◆ DATA SECTION ◆
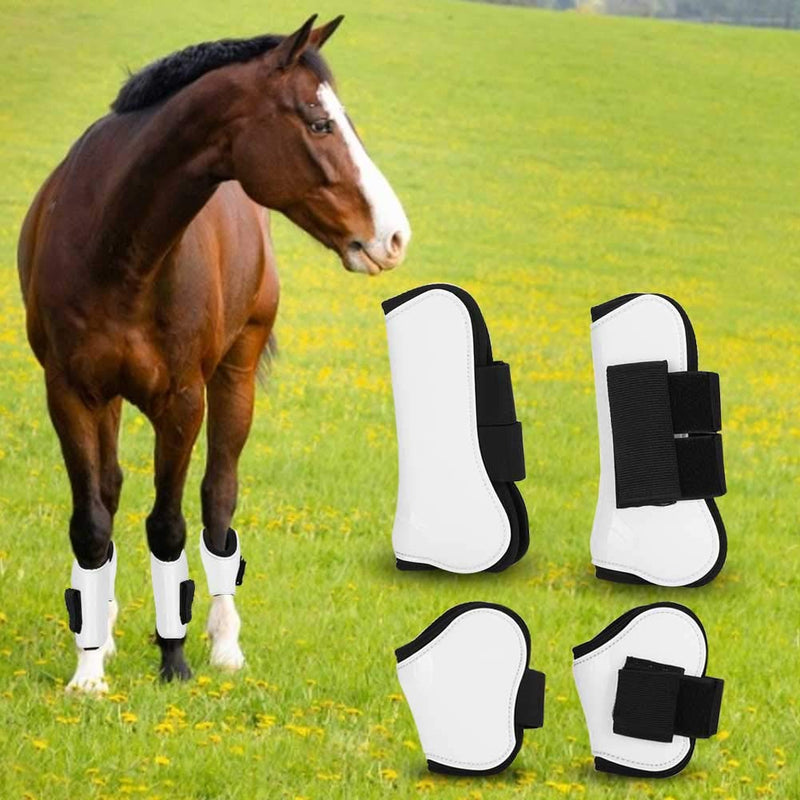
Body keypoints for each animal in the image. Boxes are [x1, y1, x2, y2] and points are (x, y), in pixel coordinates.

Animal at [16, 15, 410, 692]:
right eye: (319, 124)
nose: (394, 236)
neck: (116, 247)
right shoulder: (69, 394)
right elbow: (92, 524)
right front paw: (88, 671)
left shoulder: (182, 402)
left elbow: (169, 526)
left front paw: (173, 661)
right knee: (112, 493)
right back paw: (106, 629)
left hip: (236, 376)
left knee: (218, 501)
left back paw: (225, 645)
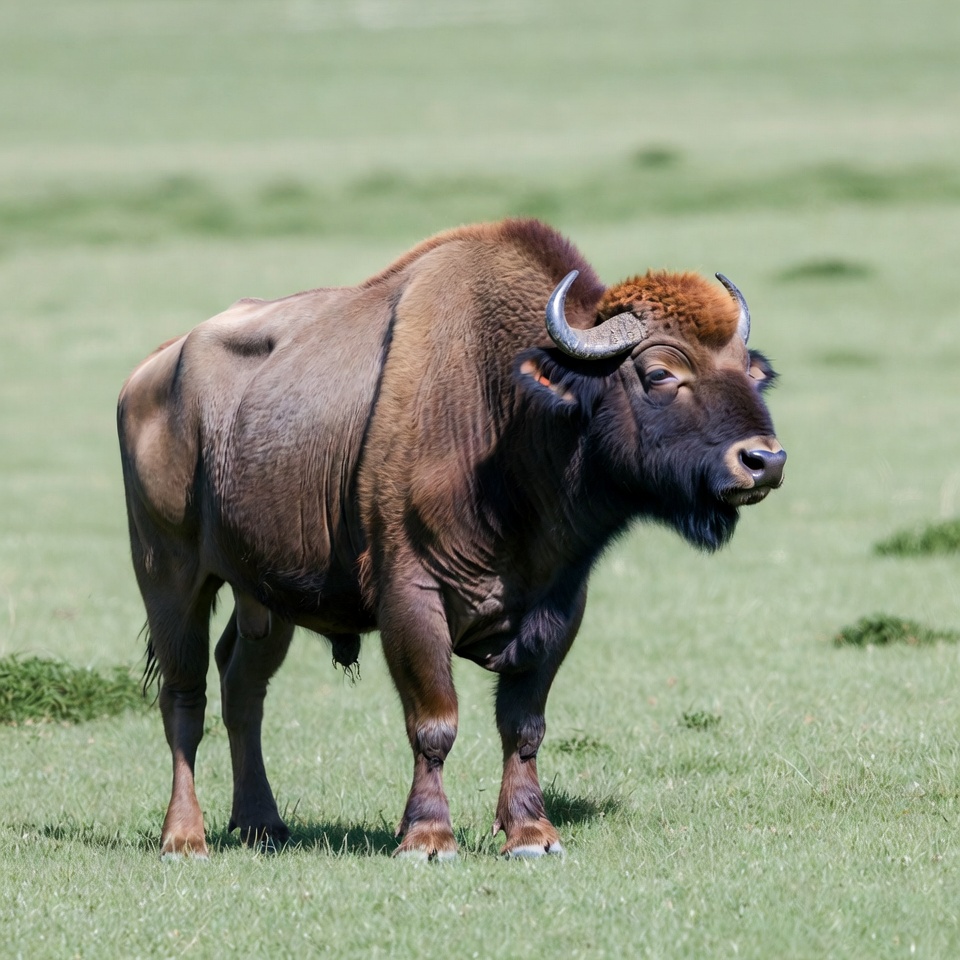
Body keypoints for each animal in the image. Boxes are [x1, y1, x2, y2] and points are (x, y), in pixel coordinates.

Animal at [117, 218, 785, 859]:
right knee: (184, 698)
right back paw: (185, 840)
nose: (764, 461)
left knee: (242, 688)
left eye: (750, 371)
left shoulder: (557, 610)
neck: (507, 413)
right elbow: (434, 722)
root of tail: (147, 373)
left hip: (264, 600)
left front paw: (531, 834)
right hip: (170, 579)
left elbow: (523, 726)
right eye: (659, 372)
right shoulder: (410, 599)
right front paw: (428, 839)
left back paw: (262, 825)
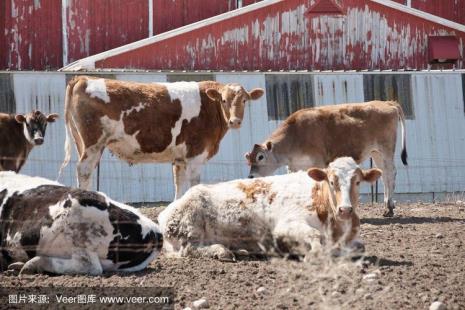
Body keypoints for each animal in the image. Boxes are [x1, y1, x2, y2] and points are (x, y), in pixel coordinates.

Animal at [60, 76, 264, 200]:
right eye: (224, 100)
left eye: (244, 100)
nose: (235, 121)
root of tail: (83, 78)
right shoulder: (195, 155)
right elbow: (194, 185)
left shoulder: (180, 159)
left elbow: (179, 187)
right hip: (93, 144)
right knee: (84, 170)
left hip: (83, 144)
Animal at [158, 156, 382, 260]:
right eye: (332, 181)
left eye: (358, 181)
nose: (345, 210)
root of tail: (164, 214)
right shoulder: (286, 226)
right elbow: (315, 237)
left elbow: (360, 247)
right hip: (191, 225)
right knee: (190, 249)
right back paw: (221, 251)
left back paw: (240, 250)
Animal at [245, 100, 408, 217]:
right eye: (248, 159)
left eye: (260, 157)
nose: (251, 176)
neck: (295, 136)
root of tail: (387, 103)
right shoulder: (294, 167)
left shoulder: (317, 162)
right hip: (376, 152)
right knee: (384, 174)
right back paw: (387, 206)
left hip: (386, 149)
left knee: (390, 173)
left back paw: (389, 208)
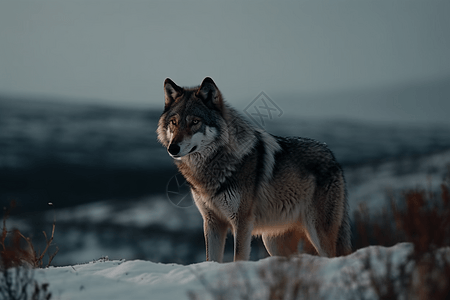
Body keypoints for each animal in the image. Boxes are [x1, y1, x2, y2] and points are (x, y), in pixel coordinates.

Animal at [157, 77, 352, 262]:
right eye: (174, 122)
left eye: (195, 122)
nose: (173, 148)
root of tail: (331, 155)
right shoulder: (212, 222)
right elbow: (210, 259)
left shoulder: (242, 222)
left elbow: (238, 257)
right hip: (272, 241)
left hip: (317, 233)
...
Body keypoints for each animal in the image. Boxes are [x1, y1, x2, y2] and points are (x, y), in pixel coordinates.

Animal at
==
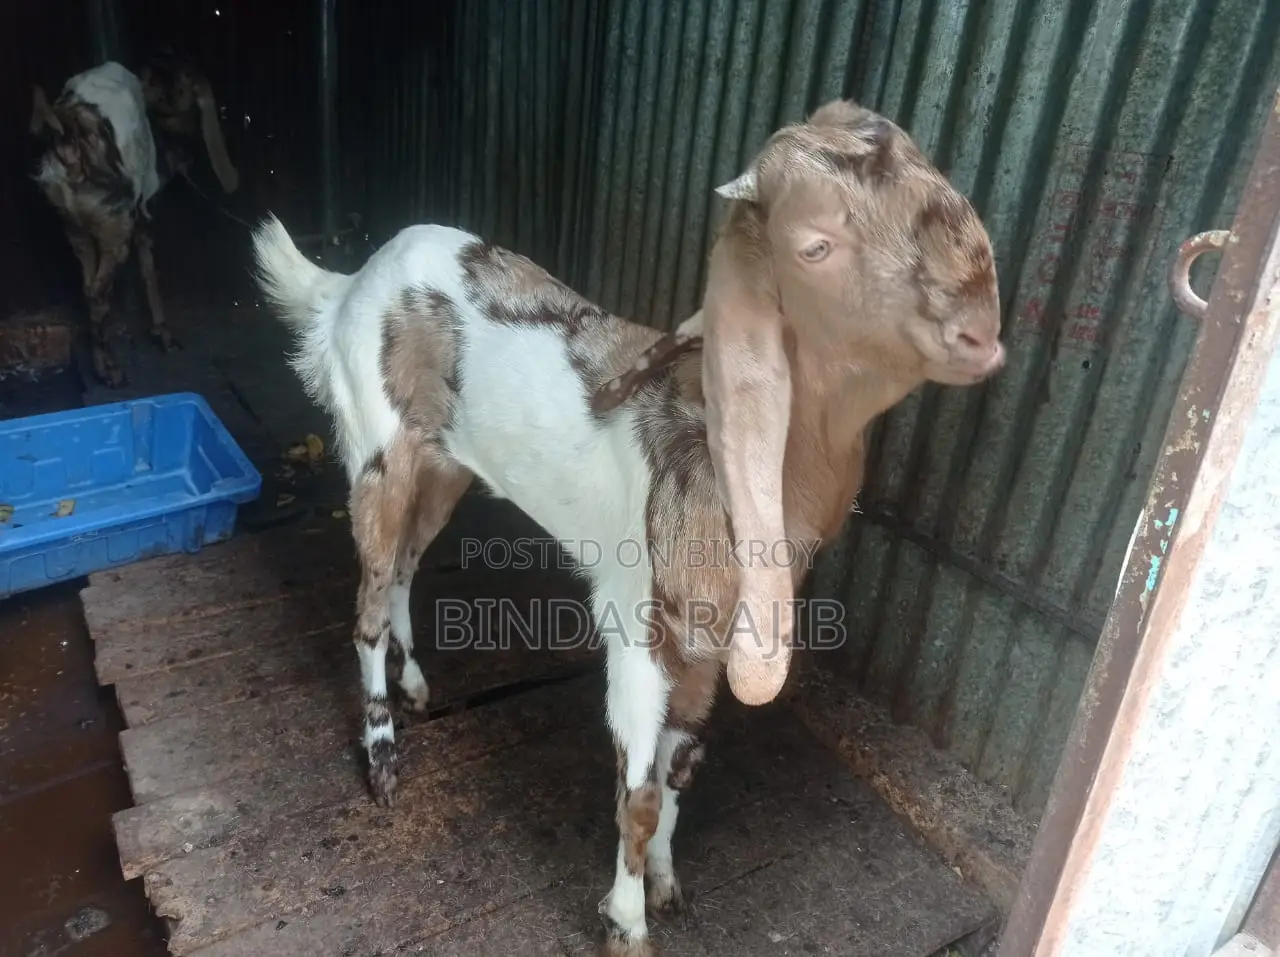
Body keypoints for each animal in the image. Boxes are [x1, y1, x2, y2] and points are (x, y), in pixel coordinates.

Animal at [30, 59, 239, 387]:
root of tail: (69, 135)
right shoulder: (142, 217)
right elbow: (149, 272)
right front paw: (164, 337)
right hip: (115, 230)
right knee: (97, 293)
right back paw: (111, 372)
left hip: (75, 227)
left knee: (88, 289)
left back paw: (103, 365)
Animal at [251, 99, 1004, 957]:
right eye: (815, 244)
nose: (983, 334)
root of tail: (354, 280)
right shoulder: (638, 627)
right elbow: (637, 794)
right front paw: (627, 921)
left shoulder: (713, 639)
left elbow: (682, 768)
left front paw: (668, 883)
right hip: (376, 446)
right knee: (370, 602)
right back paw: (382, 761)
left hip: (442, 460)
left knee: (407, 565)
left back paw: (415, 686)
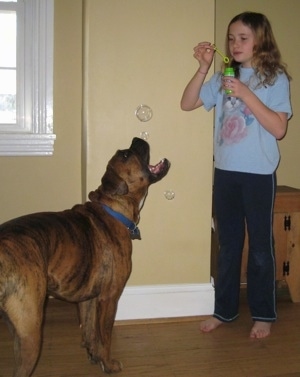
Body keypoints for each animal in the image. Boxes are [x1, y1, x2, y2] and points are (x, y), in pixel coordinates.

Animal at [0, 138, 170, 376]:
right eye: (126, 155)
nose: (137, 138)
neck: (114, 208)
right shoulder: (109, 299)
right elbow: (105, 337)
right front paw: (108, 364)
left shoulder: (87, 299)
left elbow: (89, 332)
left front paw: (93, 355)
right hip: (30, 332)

◆ WORK ITEM ◆
Take the line above containing "nose: (394, 236)", the line containing "left back paw: (225, 645)", and all lines in between, and copy them exactly without anything else.

◆ WRITTEN ANSWER ◆
nose: (394, 236)
neck: (116, 247)
right shoulder: (69, 394)
right elbow: (92, 524)
right front paw: (88, 671)
left shoulder: (182, 402)
left elbow: (169, 526)
left front paw: (173, 661)
right knee: (112, 493)
right back paw: (106, 629)
left hip: (236, 376)
left knee: (218, 501)
left back paw: (225, 645)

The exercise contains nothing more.